# 🏭🏭 Factory creators
This noteobook experimentally implements a set of validator factory creators for common validator factory patterns using some ✨ magic to produce the messages from the different components.

The goal with this proposed feature is to DRY and simplify how predefined validator factories are defined within this library:

```pydfdf
# cells.py

all_eq = quantitative_validator_factory(vf.CellsValidator, R.all, R.equals)
sum_eq = reductive_validator_factory(vf.CellsValidator, R.sum, R.equals)
```

Note that usage remains the same for downstream consumers:

```py
vf.cells.all_eq(0).validate(df)
vf.cells.sum_eq(42).validate(df)
``` 

In [1]:
from typing import Callable

import ramda as R
import validframe as vf
import pandas as pd
import numpy as np

In [2]:
PREDICATES = {
    R.equals: "equal to {x}",
    R.is_: "instance of type {x}",
    R.lt: "less than to {x}",
    R.lte: "less than or equal to {x}",
}

In [3]:
QUANTIFIERS = {
    R.all: "all",
    R.any: "any",
}

REDUCERS = {
    R.sum: "sum",
    R.product: "product"
}

In [4]:
def quantitative_validator_factory(quantifier: Callable, predicate: Callable) -> Callable:
    return lambda x, **slice_kwargs: vf.CellsValidator(
        quantifier(predicate(x)),
        '(slice={s}) {q} of the cells must be {c}'.format(s=slice_kwargs, q=QUANTIFIERS[quantifier], c=PREDICATES[predicate].format(x=repr(x)), ),
        **slice_kwargs
    )

In [5]:
all_eq = quantitative_validator_factory(R.all, R.equals)
all_eq(1, cols=['amount']).msg

"(slice={'cols': ['amount']}) all of the cells must be equal to 1"

In [6]:
df = pd.DataFrame([[1,1,1],[1,1,1],[2,2,2]])

In [7]:
def call_validators(df, validators):
    try:
        for validator in validators:
            validator.validate(df)
    except AssertionError as e:
        print('failed:', e)
    except Exception:
        print('error:', 'something went wrong')

In [8]:
call_validators(df, [
    all_eq(1, rows=[0,1]),
    all_eq(2, rows=[2])
])

In [9]:
any_eq = quantitative_validator_factory(R.any, R.equals)

In [10]:
call_validators(df,[
    any_eq(2, cols=[0]),
    any_eq(np.nan, cols=[0])
])

failed: (slice={'cols': [0]}) any of the cells must be equal to nan


In [11]:
# mismatched - should use reduction_validator for sum
sum_eq = quantitative_validator_factory(R.sum, R.equals)

try:
    sum_eq(12)
except Exception:
    print('error:', 'something went wrong')

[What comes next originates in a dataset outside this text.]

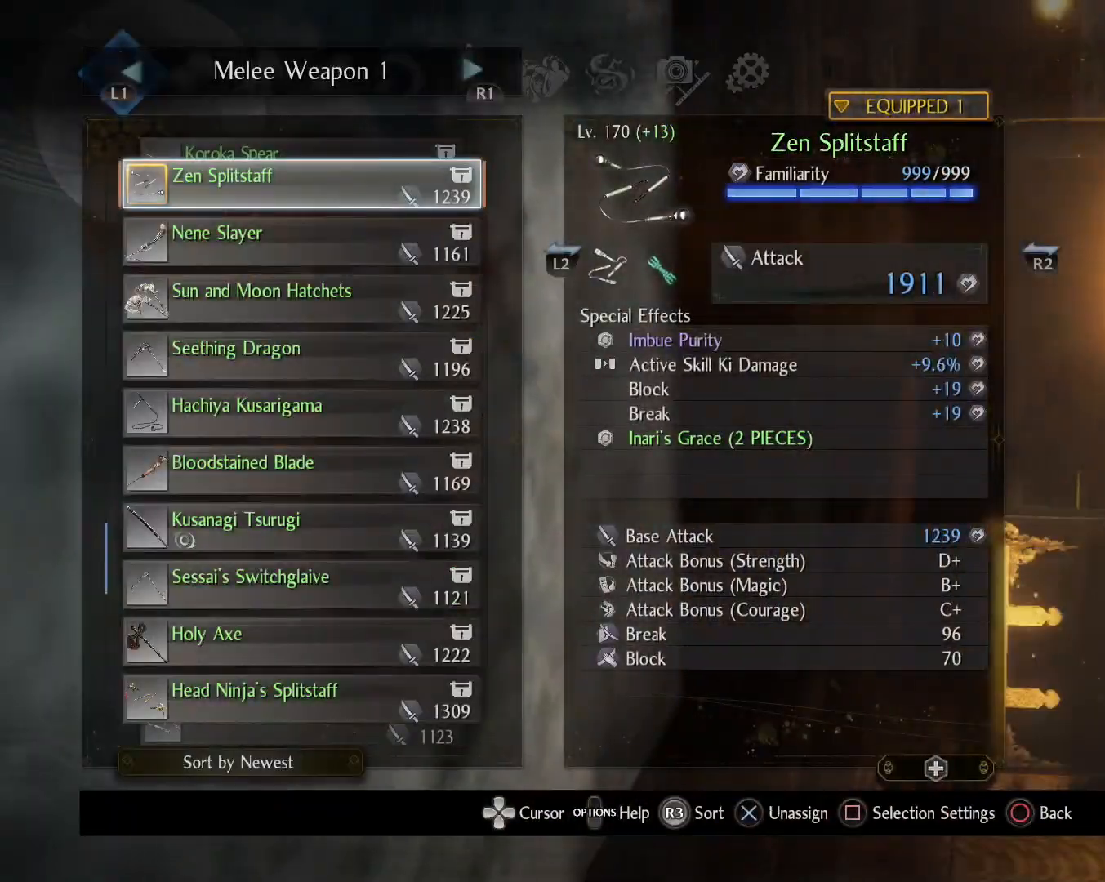
{"buttons": [], "left_stick": "center", "right_stick": "center", "events": [[67, "DPAD_LEFT", "down"], [150, "DPAD_LEFT", "up"]]}
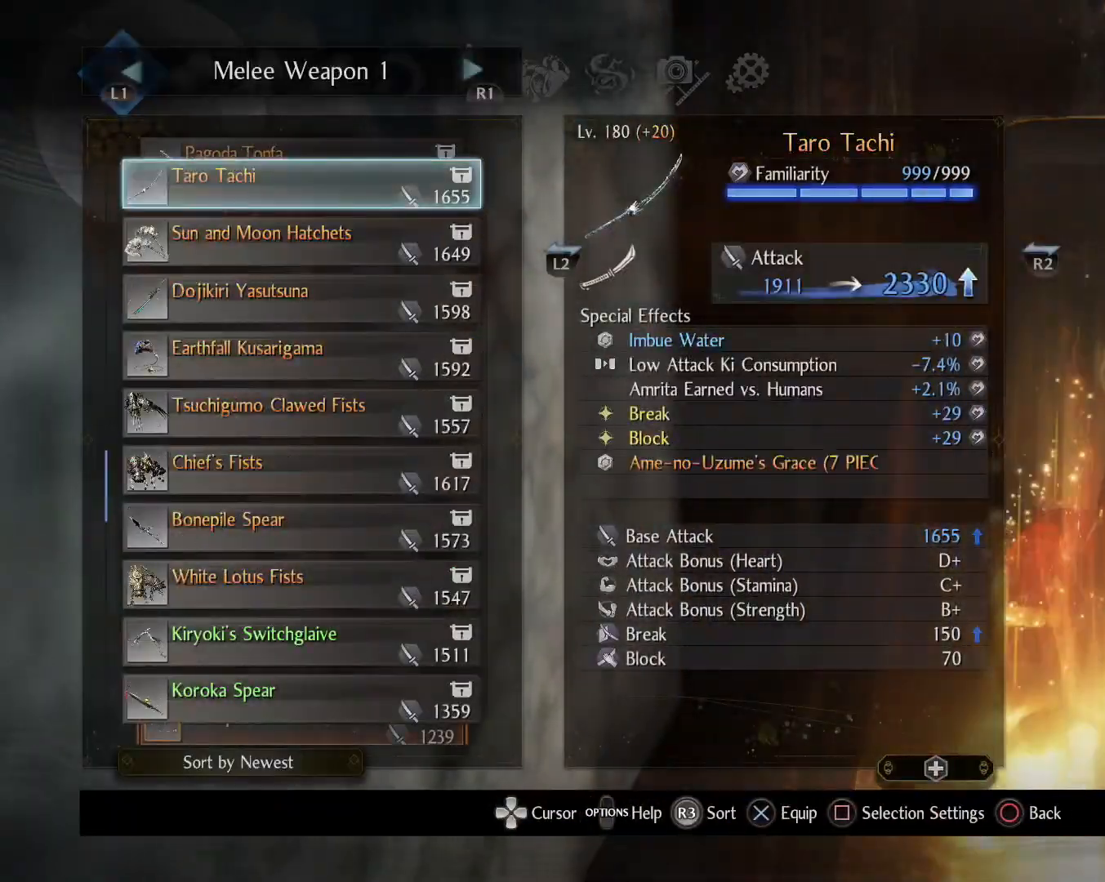
{"buttons": [], "left_stick": "center", "right_stick": "center", "events": [[317, "DPAD_LEFT", "down"], [367, "DPAD_LEFT", "up"]]}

error: something went wrong


In [12]:
sum_eq = R.compose(R.equals, R.sum)
sum_eq([1,2,3])(6)

True

In [13]:
sum_eq = lambda xs: R.equals(R.sum(xs))
sum_eq([1,2,3])(6)

True

In [14]:
def reduction_validator(reducer: Callable, predicate: Callable) -> Callable:
    return lambda x, **slice_kwargs: vf.CellsValidator(
        R.compose(predicate(x), reducer),
        '(slice={s}) {q} of the cells must be {c}'.format(s=slice_kwargs, q=REDUCERS[reducer], c=PREDICATES[predicate].format(x=repr(x)), ),
        **slice_kwargs
    )

In [15]:
sum_eq = reduction_validator(R.sum, R.equals)

sum_eq(12).msg

'(slice={}) sum of the cells must be equal to 12'

In [16]:
sum_eq(12).validate(df)

call_validators(df,[
    sum_eq(12, rows=[0])
])

failed: (slice={'rows': [0]}) sum of the cells must be equal to 12


In [17]:
all_eq = quantitative_validator_factory(R.all, R.equals)
all_is = quantitative_validator_factory(R.all, R.is_)
all_lte = quantitative_validator_factory(R.all, R.lte)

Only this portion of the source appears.